I am not able to face anybody now. Idk what has happened to my husband in this 1 month, that he is only insulting me in front of everybody that maybe I’ve tortured his mother a lot, only on the words of his sister. I’ve even heard one of her conversations, where she was saying that we shouldn’t all sleep together since it’s suffocating to sleep with 2 kids on a bed, so we should sleep in different bedrooms with each kid, and her mother came into her dreams saying that she should keep the keys to our house, and I should leave the house and all the things associated with her, only because I used to have arguments with her mother. I’m really confused as to what to do. My husband was never like this. Atleast he was sensible enough to know what’s right or not, if not take sides. I’ve asked him to take a divorce, when he said that he’s only living for his sister and daughters, and he agreed. Yeah a month, but I feel that mental torture I’ve faced in those 6 years, where my parents were abused and not allowed into my house, where I was pushed back in my 1st pregnancy, their language, where they almost threw away my 2nd daughter because she’s a daughter, i was even being threatened that they’ll make a police complaint stating I’ve tried to kill my mil, 3 months after my marriage, I cannot even explain what I went through, maybe the timing is very wrong, but I couldn’t just stand it anymore. I broke down that even if I’m that bad, then leave me, and let me live.
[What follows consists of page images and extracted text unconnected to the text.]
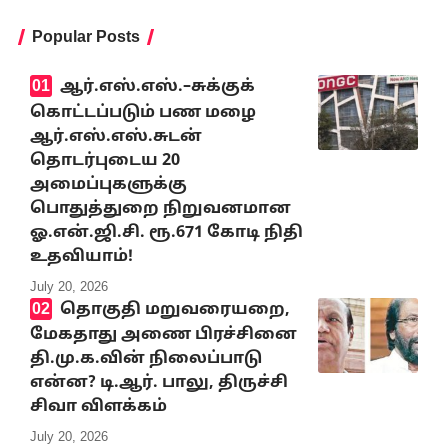
Popular Posts
ஆர்.எஸ்.எஸ்.–சுக்குக்
கொட்டப்படும் பண மழை
ஆர்.எஸ்.எஸ்.சுடன்
தொடர்புடைய 20
அமைப்புகளுக்கு
பொதுத்துறை நிறுவனமான
ஓ.என்.ஜி.சி. ரூ.671 கோடி நிதி
உதவியாம்!
July 20, 2026
தொகுதி மறுவரையறை,
மேகதாது அணை பிரச்சினை
தி.மு.க.வின் நிலைப்பாடு
என்ன? டி.ஆர். பாலு, திருச்சி
சிவா விளக்கம்
July 20, 2026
My husband is def nice but he never took a stand, we never lived a normal married life, so I don’t expect him to take a stand now. He would never consider taking counselling. Never. Because again, whenever he used to, his mother used to cry ki mai toh akeli hu, tere papa bhi nahi hai, toh tu mujhe suna raha hai. She used to do that emotional drama. Not even once in our 6 years, we were allowed to keep our room’s door closed. And may sound cringe, but there are a lot of things which I cannot even tell, where in my period stuff was shown to my brother, and not just that, I cannot forget how our press vala, driver, maids even knew about it.

He doesn’t believe in all that. And he doesnt want a divorce, it’s just me who’s asking him to. Because it feels so depressing, I feel if I’m stuck already, I feel suffocated all the time. So, islie just gonna wait for a month, let the time do it’s work, let’s just see if things go fine by itself.